Microsoft took many technologies that it did not own, (Java as an example), modified the format of the technology, rebranded it as it's own and bundled it with Windows in order to completely stomp out the company that created the technology. Lukcily, with Java, their contractual obligations with Sun explicitly prohibited this, and they got sued and were forced to stop. Do you feel Microsoft was wronged here too?

--snip---
"Your assertion that Microsoft does not exist in a moral sphere is also
absurd. EVERY action has a moral component--and, as the eminent
20th-century Russian-American philosopher Ayn Rand proved, the honest and
noncoercive pursuit of private profit is one of, if not the, most virtuous
act one can engage in. Money is inherently a moral issue; read Francisco
d'Anconia's "Money Speech" in Atlas Shrugged for a better understanding."
--snip---

First of all, just because someone wrote it in a book, does not mean it was 'proven'. Secondly, Microsoft's monopolistic practices put hundreds of businesses out of business. I guess according to your philosopher, those private profits were not as important as Microsoft's? What about the users who get the shaft when they're paying for a product that should be 1/3 the price they charge? What about society as a whole when technological innovation slows to a crawl because once you have a monopoly, and you literally control the market, you have no incentive to innovate. I guess everyone else is screwed because Microsoft should be allowed to own and control each and every one of us? What about everyone ELSE's rights here?

--snip---
"Finally, obedience to the law is not a virtue in its own sake. There is
never any moral obligation to obey an illegitimate law--and one is morally
obligated to abide by the dictates of a legitimate law even if it is not
enshrined as such."
--snip---

I don't think I have ever read anything so short sighted, or just plain dumb. Who determines if a law is illegitimate? Tell me? I'm listening... Everyone has different morals. If someone decides it's 'moral' to kill someone for no reason, does that make it alright? I'm sorry, but you can not just 'decide' a law is legitimate or not, and then decide to obey or not to obey it. No-one can say a law is legitimate or not, and it be fact. That statement will always be an opinion, regardless of who says it or why. You can not prove or disprove the legitimacy of a law without using other laws as a reference. Society decides whether laws are legitimate or not by who they elect to public office. And even then, it's not 'proven' or 'fact', it's a consensus by the people of that society that the law should be how it is.
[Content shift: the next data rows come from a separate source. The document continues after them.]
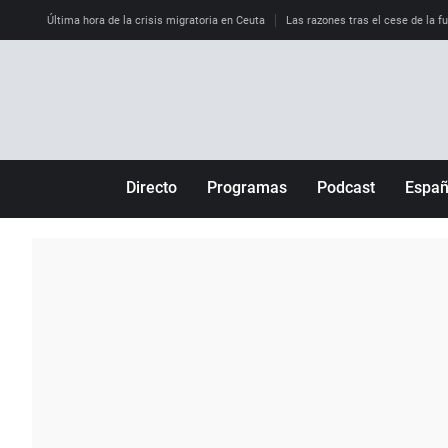
Última hora de la crisis migratoria en Ceuta
Las razones tras el cese de la f
Directo
Programas
Podcast
Espa
Más de uno
Los Perseguidos
Andalucía
Por fin
Malas decisiones
Aragón
Julia en la onda
Expedientes del más allá
Baleares
La brújula
El viaje del Guernica
Cantabria
Radioestadio
Invisibles
Cataluña
Radioestadio noche
Prohibido morirse
Comunidad de M
El colegio invisible
Esto no ha pasado
Comunitat Vale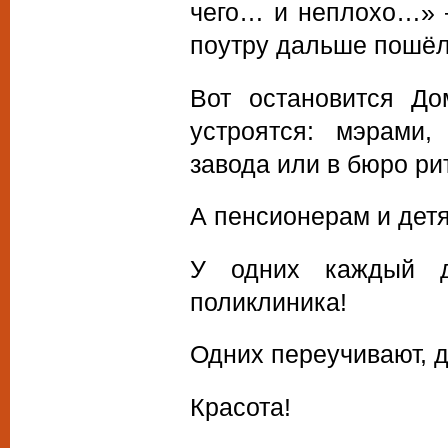
чего… и неплохо…» 
поутру дальше пошёл
Вот остановится До
устроятся: мэрами,
завода или в бюро ри
А пенсионерам и дет
У одних каждый д
поликлиника!
Одних переучивают, д
Красота!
There are people in other countries that will say that you should not have the right to free speech, or that you should not have the right to earn a private profit, or the right to choose ones own religion. What makes them wrong and you right? We only have those 'rights' because humans fought and died for them, and because humans established a government to protect them. People like you disgust me, because you think that you have your rights just because you exist, or because some philosopher says so. If you feel that way, move to North Korea, or Iran, and let me know what they think about your obligation to your rights.
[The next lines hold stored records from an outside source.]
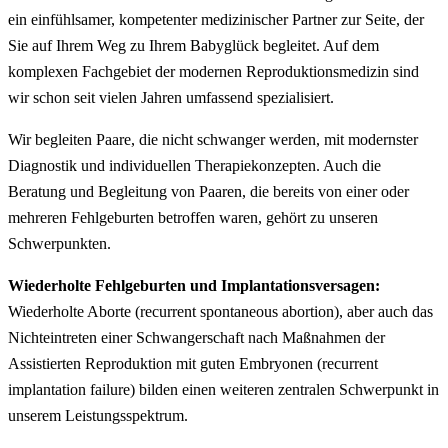
ein einfühlsamer, kompetenter medizinischer Partner zur Seite, der
Sie auf Ihrem Weg zu Ihrem Babyglück begleitet. Auf dem
komplexen Fachgebiet der modernen Reproduktionsmedizin sind
wir schon seit vielen Jahren umfassend spezialisiert.
Wir begleiten Paare, die nicht schwanger werden, mit modernster
Diagnostik und individuellen Therapiekonzepten. Auch die
Beratung und Begleitung von Paaren, die bereits von einer oder
mehreren Fehlgeburten betroffen waren, gehört zu unseren
Schwerpunkten.
Wiederholte Fehlgeburten und Implantationsversagen:
Wiederholte Aborte (recurrent spontaneous abortion), aber auch das
Nichteintreten einer Schwangerschaft nach Maßnahmen der
Assistierten Reproduktion mit guten Embryonen (recurrent
implantation failure) bilden einen weiteren zentralen Schwerpunkt in
unserem Leistungsspektrum.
In this case, Microsoft broke the laws defined by society, knowing full well it was doing so. It is now paying the price for those actions. If you think that's wrong, too bad. Get a new set of legislatures elected... Otherwise you and Microsoft can take yourselves and go somewhere where these laws don't apply to you.

-Jeremy

"Microsoft isn't a person, it's a company!"

Posted Jul 22, 2006 7:11 UTC (Sat) by h2 (guest, #27965) [Link]

There's no point in trying to argue with someone who thinks ayn rand is a 'preemininent philosopher'. Author of mediocre novels, yes.